*** Records for this exercise ***

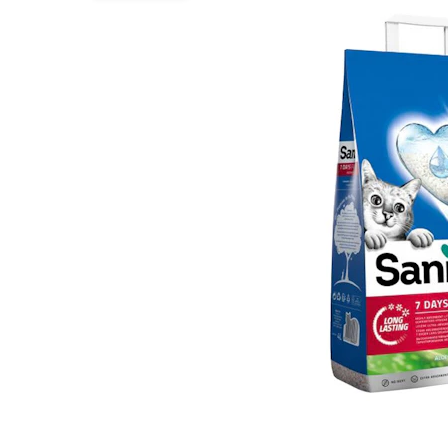
Puppy pharmacy
View all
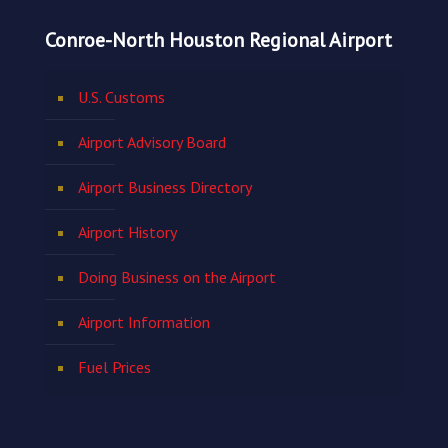
Conroe-North Houston Regional Airport
U.S. Customs
Airport Advisory Board
Airport Business Directory
Airport History
Doing Business on the Airport
Airport Information
Fuel Prices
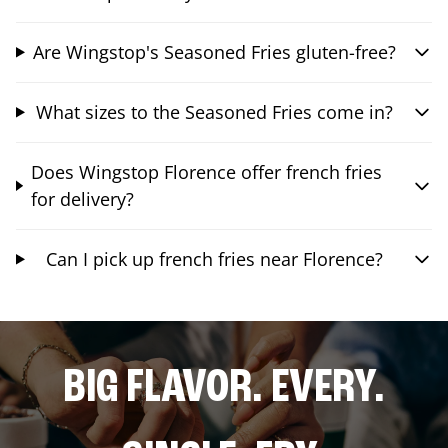
Are Wingstop's Seasoned Fries gluten-free?
What sizes to the Seasoned Fries come in?
Does Wingstop Florence offer french fries
for delivery?
Can I pick up french fries near Florence?
BIG FLAVOR. EVERY.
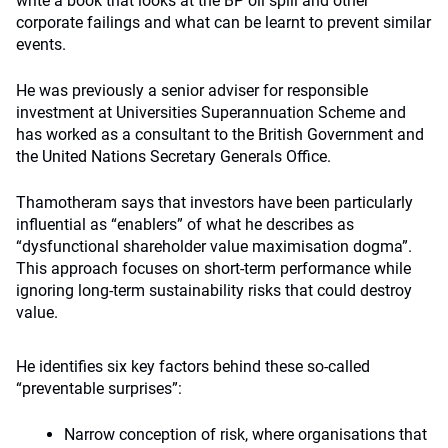
write a book that looks at the BP oil spill and other
corporate failings and what can be learnt to prevent similar
events.
He was previously a senior adviser for responsible
investment at Universities Superannuation Scheme and
has worked as a consultant to the British Government and
the United Nations Secretary Generals Office.
Thamotheram says that investors have been particularly
influential as “enablers” of what he describes as
“dysfunctional shareholder value maximisation dogma”.
This approach focuses on short-term performance while
ignoring long-term sustainability risks that could destroy
value.
He identifies six key factors behind these so-called
“preventable surprises”:
Narrow conception of risk, where organisations that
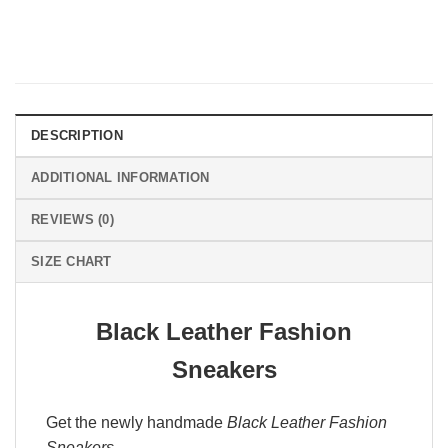
DESCRIPTION
ADDITIONAL INFORMATION
REVIEWS (0)
SIZE CHART
Black Leather Fashion
Sneakers
Get the newly handmade
Black Leather Fashion
Sneakers
.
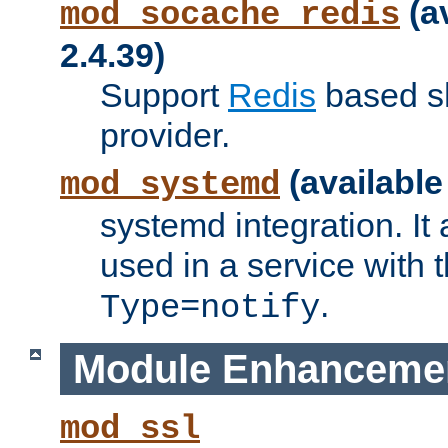
(a
mod_socache_redis
2.4.39)
Support
Redis
based s
provider.
(available
mod_systemd
systemd integration. It 
used in a service with
.
Type=notify
Module Enhanceme
mod_ssl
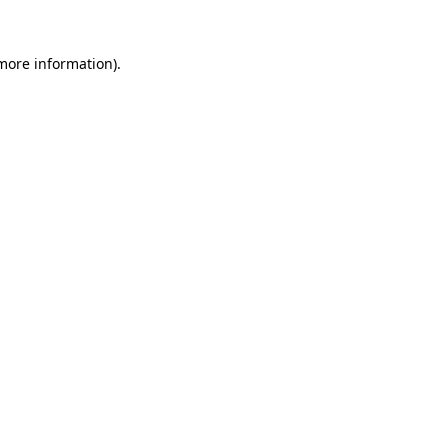
 more information)
.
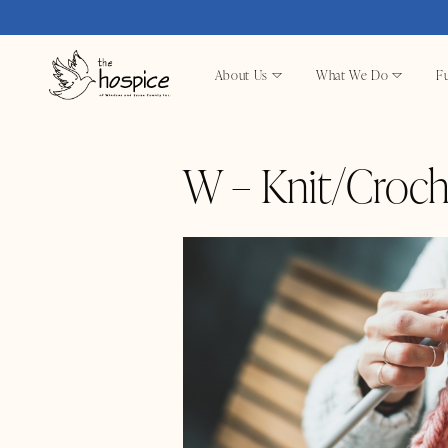
About Us
What We Do
Fu
W – Knit/Croch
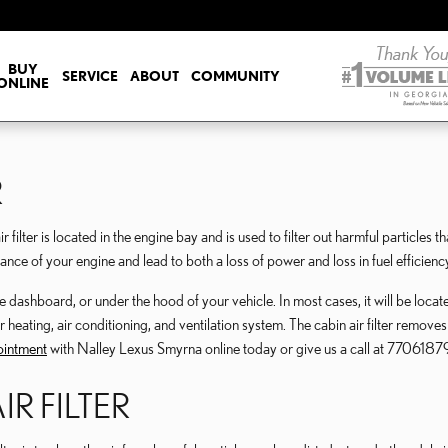
ILTER
BUY
SERVICE
ABOUT
COMMUNITY
ONLINE
R
lter is located in the engine bay and is used to filter out harmful particles th
ance of your engine and lead to both a loss of power and loss in fuel efficienc
dashboard, or under the hood of your vehicle. In most cases, it will be located b
ting, air conditioning, and ventilation system. The cabin air filter removes a
pointment
with Nalley Lexus Smyrna online today or give us a call at 77061879
IR FILTER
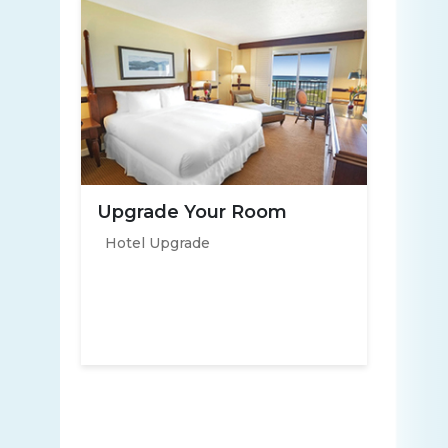
Upgrade Your Room
Hotel Upgrade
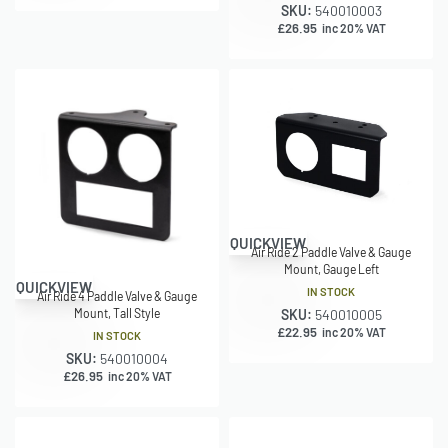
SKU:
540010003
£
26.95
inc 20% VAT
QUICKVIEW
Air Ride 2 Paddle Valve & Gauge
Mount, Gauge Left
QUICKVIEW
IN STOCK
Air Ride 4 Paddle Valve & Gauge
SKU:
540010005
Mount, Tall Style
£
22.95
inc 20% VAT
IN STOCK
SKU:
540010004
£
26.95
inc 20% VAT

***

[Work instruction] Everything above except the pictures must be restated exactly.

[Completed task]
Puppy pharmacy
View all
Conroe-North Houston Regional Airport
U.S. Customs
Airport Advisory Board
Airport Business Directory
Airport History
Doing Business on the Airport
Airport Information
Fuel Prices
Are Wingstop's Seasoned Fries gluten-free?
What sizes to the Seasoned Fries come in?
Does Wingstop Florence offer french fries
for delivery?
Can I pick up french fries near Florence?
BIG FLAVOR. EVERY.
write a book that looks at the BP oil spill and other
corporate failings and what can be learnt to prevent similar
events.
He was previously a senior adviser for responsible
investment at Universities Superannuation Scheme and
has worked as a consultant to the British Government and
the United Nations Secretary Generals Office.
Thamotheram says that investors have been particularly
influential as “enablers” of what he describes as
“dysfunctional shareholder value maximisation dogma”.
This approach focuses on short-term performance while
ignoring long-term sustainability risks that could destroy
value.
He identifies six key factors behind these so-called
“preventable surprises”:
Narrow conception of risk, where organisations that
DESCRIPTION
ADDITIONAL INFORMATION
REVIEWS (0)
SIZE CHART
Black Leather Fashion
Sneakers
Get the newly handmade
Black Leather Fashion
Sneakers
.
(a
mod_socache_redis
2.4.39)
Support
Redis
based s
provider.
(available
mod_systemd
systemd integration. It 
used in a service with
.
Type=notify
Module Enhanceme
mod_ssl
 more information)
.
About Us
What We Do
Fu
W – Knit/Croch
ILTER
BUY
SERVICE
ABOUT
COMMUNITY
ONLINE
R
lter is located in the engine bay and is used to filter out harmful particles th
ance of your engine and lead to both a loss of power and loss in fuel efficienc
dashboard, or under the hood of your vehicle. In most cases, it will be located b
ting, air conditioning, and ventilation system. The cabin air filter removes a
pointment
with Nalley Lexus Smyrna online today or give us a call at 77061879
IR FILTER
Upgrade Your Room
Hotel Upgrade
SKU:
540010003
£
26.95
inc 20% VAT
QUICKVIEW
Air Ride 2 Paddle Valve & Gauge
Mount, Gauge Left
QUICKVIEW
IN STOCK
Air Ride 4 Paddle Valve & Gauge
SKU:
540010005
Mount, Tall Style
£
22.95
inc 20% VAT
IN STOCK
SKU:
540010004
£
26.95
inc 20% VAT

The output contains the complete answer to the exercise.